Kontrak Hendro Siswanto di Arema FC Hingga Februari 2017

Hanya memang, ada kesepakatan lisan dia bakal dilepas Arema FC ke MU.

oleh Rana Adwa diperbarui 24 Des 2016, 11:20 WIB

Liputan6.com, Malang - Tidak hanya masalah tim pelatih yang kini sedang terjadi konsentrasi pengurus Arema FC. Bursa pemain juga ramai diperbincangkan. Salah satunya soal status Hendro Siswanto sudah diklaim oleh pihak Madura United (MU) akan bergabung di musim depan.

Nama Hendro langsung ramai diberitakan sudah menuju MU, begitu Manajer MU, Haruna Sumitro menyampaikan tiga nama pemain yang resmi bergabung dengan mereka. Selain Hendro, ada nama Luis Carlos Junior eks Barito Putera dan Fandi Eko mantan pemain Bhayangkara FC.

“Ada kesepakatan kerja sama dengan Luis Carlos Junior untuk musim depan. Selain Junior, pemain baru yang sudah sepakat dengan tim ini (MU, Red) adalah Hendro Siswanto eks Arema dan Fandi eks Bhayangkara,” ujar Haruna.

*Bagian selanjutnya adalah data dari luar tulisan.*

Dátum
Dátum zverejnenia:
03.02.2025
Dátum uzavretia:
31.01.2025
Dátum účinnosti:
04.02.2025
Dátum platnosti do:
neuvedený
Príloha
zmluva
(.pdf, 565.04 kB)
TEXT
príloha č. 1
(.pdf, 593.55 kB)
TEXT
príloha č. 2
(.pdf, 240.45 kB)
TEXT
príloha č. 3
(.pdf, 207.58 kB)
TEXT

Kabar ini memancing reaksi Aremania di media sosial seperti di Facebook, Twitter hingga Instagram. Banyak yang menyayangkan, tetapi tidak sedikit pula berterima kasih, sebab selama ini pemain asal Tuban itu memberikan kontribusi besar saat berseragam Singo Edan.

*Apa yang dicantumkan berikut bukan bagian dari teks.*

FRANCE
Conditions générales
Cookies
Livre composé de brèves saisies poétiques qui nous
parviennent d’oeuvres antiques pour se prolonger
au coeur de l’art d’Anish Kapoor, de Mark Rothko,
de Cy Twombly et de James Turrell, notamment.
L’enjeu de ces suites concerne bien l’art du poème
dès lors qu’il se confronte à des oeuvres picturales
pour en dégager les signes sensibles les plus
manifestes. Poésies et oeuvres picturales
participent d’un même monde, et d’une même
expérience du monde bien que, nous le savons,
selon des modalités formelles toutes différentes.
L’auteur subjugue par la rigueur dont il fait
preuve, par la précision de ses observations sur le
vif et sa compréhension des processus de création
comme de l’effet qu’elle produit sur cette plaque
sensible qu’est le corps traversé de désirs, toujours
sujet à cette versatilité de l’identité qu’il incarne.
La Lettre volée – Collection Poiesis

Hanya saja, saat TSC 2016 lalu, Hendro harus mengakhiri musim lebih cepat karena mengalami cedera tendon patellar (cedera jaringan lutut).

General Manager Arema, Rudi Widodo mengatakan kesepakatan baru sebatas lisan yang berlangsung ketika TSC masih berjalan. MU berniat menggunakan jasanya di musim depan dan Arema mempersilahkan manajemen Laskar Sape Kerrab berkomunikasi dengan sang pemain. “Kesepakatan mungkin masih lisan. Yang jelas kontrak Hendro sampai Februari tahun depan,” beber pria asal Madiun itu.

Hendro sendiri ketika dikonfirmasi masih merasa menjadi pemain Arema. Dia menghormati kontrak sampai Februari mendatang, kecuali jika ada pembicaraan dari manajemen terkait statusnya yang diminati MU.
“Saya ikut keputusan manajemen saja. Sekarang masih di Arema, sampai nanti ada konfirmasi,” beber Hendro.